Conwell talked about the hardest thing he had to learn as a founder. “The systematic racism, the patriarchy, and many other factors go into why a White guy from Stanford has such a network of folks who can invest in his company and you may not. Which sucks but this is our situation,” he wrote.

“So what does this mean for you?” Conwell tweeted.

“Well if you don’t have that network, then you will have to raise capital on the merit of your business. That’s a higher bar to clear and requires more work and often bootstrapping.”

This is the point at which some founders complain that it’s not fair, and they are right, Conwell concluded. “This is also the point in which I refer founders to QB Lamar Jackson and his shirt I wear to startup events often.”

Other venture capitalists responded on Twitter to Conwell.

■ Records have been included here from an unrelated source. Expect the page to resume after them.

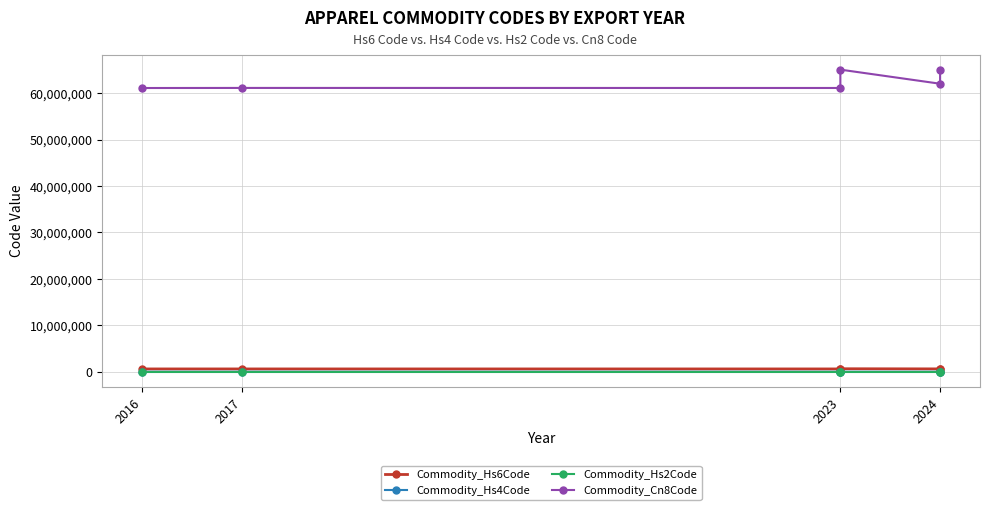

What is the value of the Commodity_Hs2Code point at the 5th from the left?

62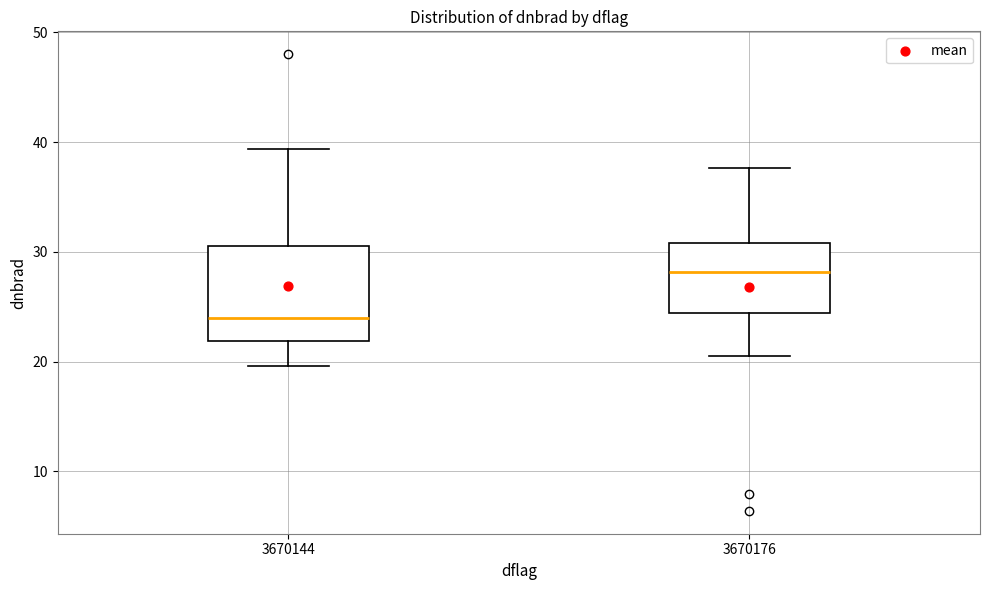

Comparing the boxes themselves (not the whiskers), which one is the tallest?

3670144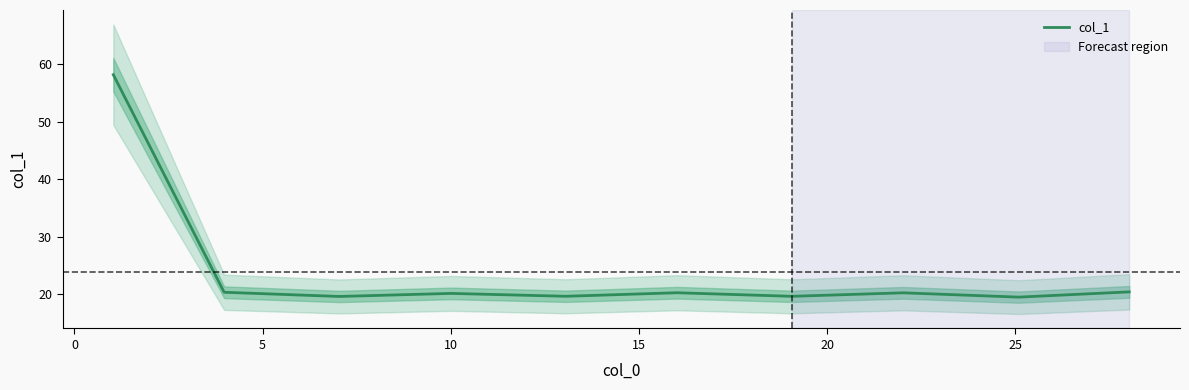

What is the sum of all values?

238.2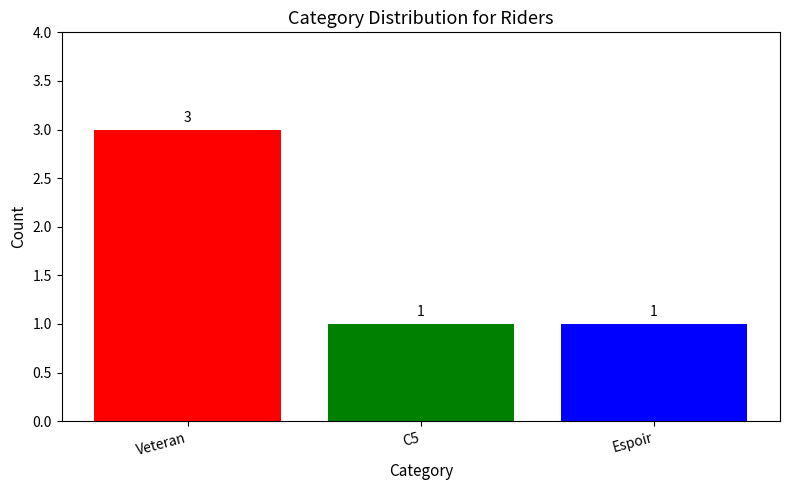

Which category has the highest value across all series?

Veteran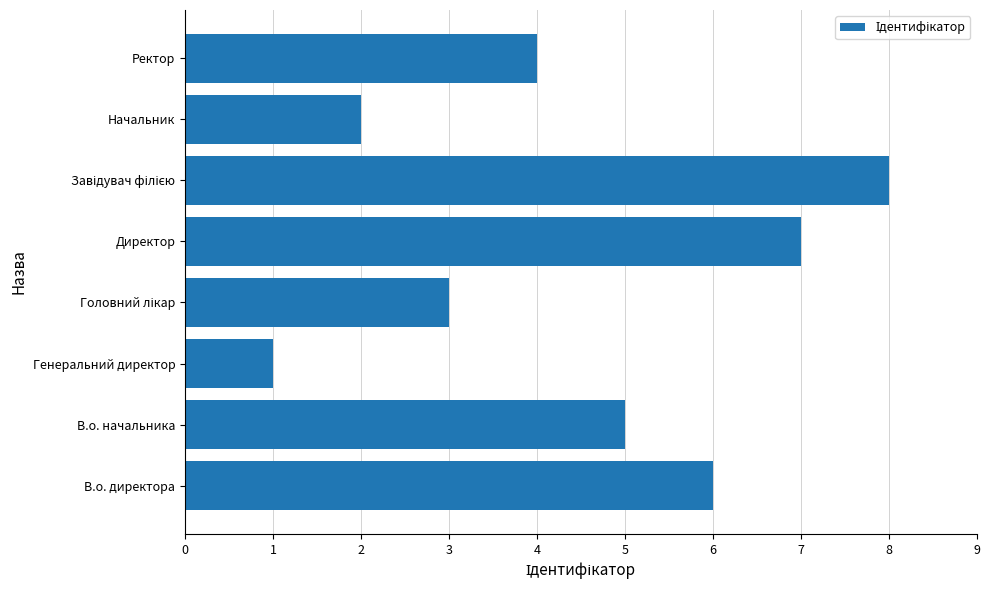

What is the difference between the maximum and minimum values?

7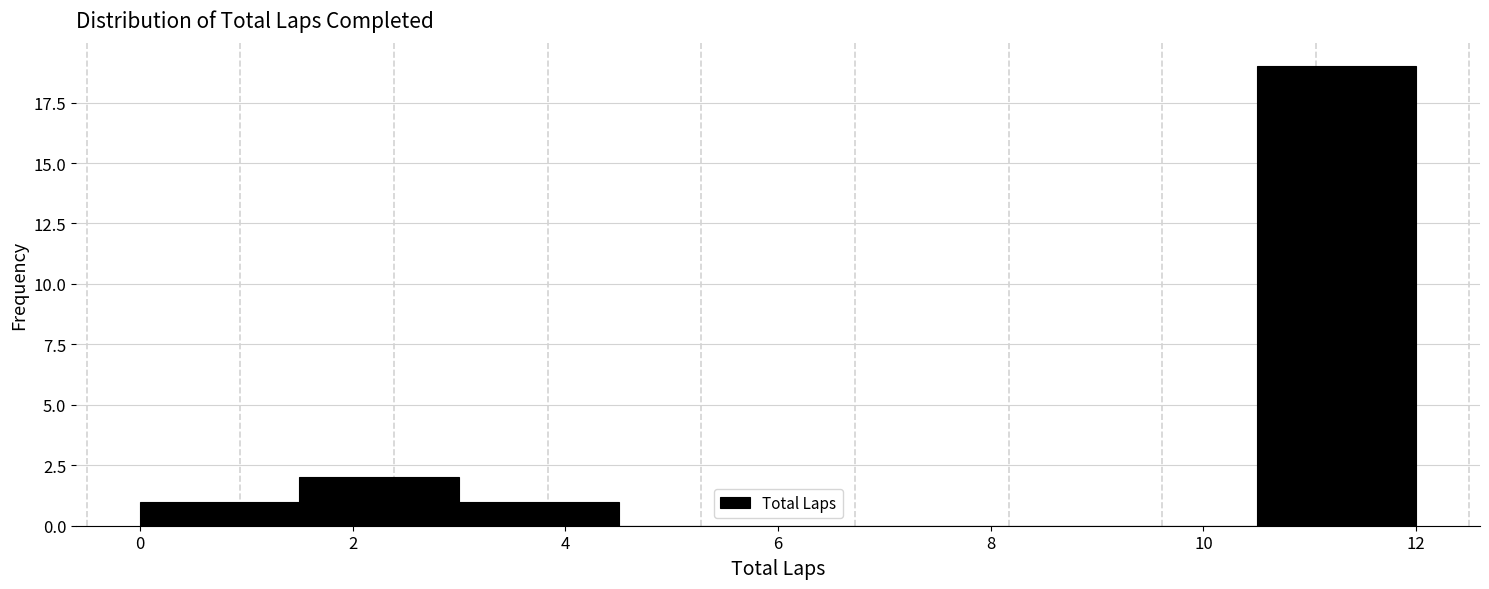

Reading left to right, transcribe this chart: for each bar, give the range it covers on the x-axis and its height. Neither the bar edges nor the heights are printed on the chart, so give them approximately, as read against the axes.

0.0 to 1.5: 1
1.5 to 3.0: 2
3.0 to 4.5: 1
4.5 to 6.0: 0
6.0 to 7.5: 0
7.5 to 9.0: 0
9.0 to 10.5: 0
10.5 to 12.0: 19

“Spot on thread,” wrote Deva Hazarika. “Also much of it still applies if you replace ‘white guy’ with ‘rich person.’ So much of the game is just about proximity to money.”

“Yup that network….start building those relationships long before you need to raise” wrote Ukeme, MD MPH @DrKemzz. “This is where the right communities can help add value. Building in public in a private community, building r/ships, etc so the onus doesn’t solely rest on business merit…again great thread.”

“The other surprise to most is that while those networks don’t come easy they are possible to create,” tweeted Cheraé Robinson, co-founder of travel platform Tastemakers Africa. “Ask @erikbl about how I literally stalked him on LinkedIn before he invested in Tastemakers after one convo and has become one of my closest friends.”